Cambridge University Hospitals NHS Foundation Trust, Cambridge, United Kingdom.
Am Soc Clin Oncol Educ Book. 2024 Jun;44(3):e438654. doi: 10.1200/EDBK_438654.
Little more than 10 years ago, metastatic melanoma was considered to have one of the poorest cancer outcomes, associated with a median overall survival of 6-8 months. Cytotoxic chemotherapy offered modest response rates of 20%-30%, but no clear survival benefit. Patients were routinely enrolled in clinical trials as their first-line therapy in the search for effective novel therapeutics. Remarkable developments in molecular biology, cancer genomics, immunology, and drug discovery have dominated the early part of the 21st century, and nowhere have the benefits been better realized than in the transformation of outcomes for patients with metastatic melanoma: since 2011, 14 new agents have been approved that significantly increase survival, with long-term remissions and, possibly now, potential for cure. Even so, there is still much work to be done, given that most treated patients still die of their disease. Although most survival gains have so far been realized for cutaneous melanoma, improving treatment options for those 10% of patients with rarer, noncutaneous melanomas is a high priority. Key novel therapeutic approaches aimed at improving outcomes with potential for curing patients with melanoma are considered.

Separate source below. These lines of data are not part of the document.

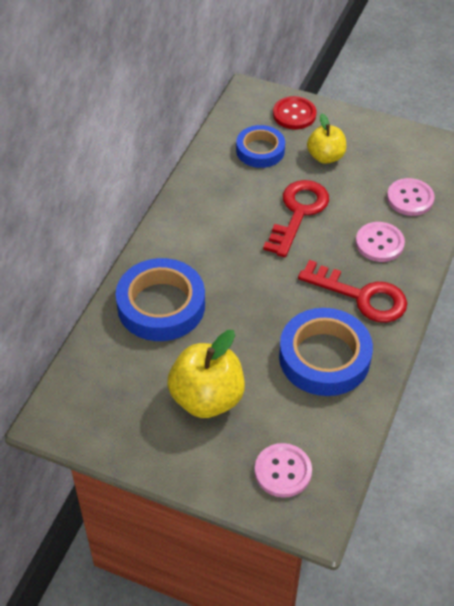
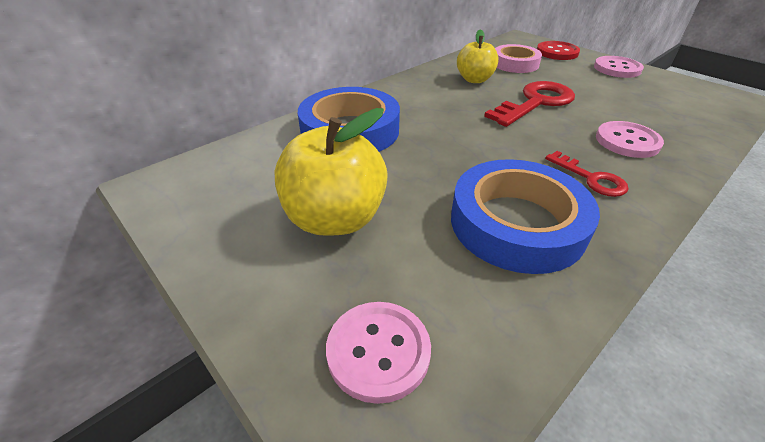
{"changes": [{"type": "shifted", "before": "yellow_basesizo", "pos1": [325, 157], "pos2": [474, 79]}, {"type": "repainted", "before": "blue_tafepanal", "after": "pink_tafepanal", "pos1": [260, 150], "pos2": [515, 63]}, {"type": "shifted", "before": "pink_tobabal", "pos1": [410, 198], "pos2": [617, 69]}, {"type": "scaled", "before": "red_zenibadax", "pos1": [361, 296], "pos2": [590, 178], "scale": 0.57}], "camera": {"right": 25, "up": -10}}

仅仅 10 多年前,转移性黑色素瘤被认为是预后最差的癌症之一,中位总生存期为 6-8 个月。细胞毒性化疗的缓解率仅为 20%-30%,但无明显生存获益。由于迫切需要寻找有效的新型治疗药物,患者通常在临床试验中作为一线治疗方案入组。分子生物学、癌症基因组学、免疫学和药物发现方面的显著进展主导了 21 世纪的早期阶段,而转移性黑色素瘤患者的治疗效果得到了前所未有的改善:自 2011 年以来,已有 14 种新药物获得批准,这些药物显著提高了患者的生存率,带来了长期缓解,甚至现在可能有治愈的潜力。即便如此,鉴于大多数接受治疗的患者仍死于疾病,仍有许多工作要做。尽管迄今为止大多数生存获益都来自于皮肤黑色素瘤,但改善罕见的非皮肤黑色素瘤患者的治疗选择是当务之急。本文考虑了旨在改善黑色素瘤患者治疗效果并可能治愈患者的新型治疗方法。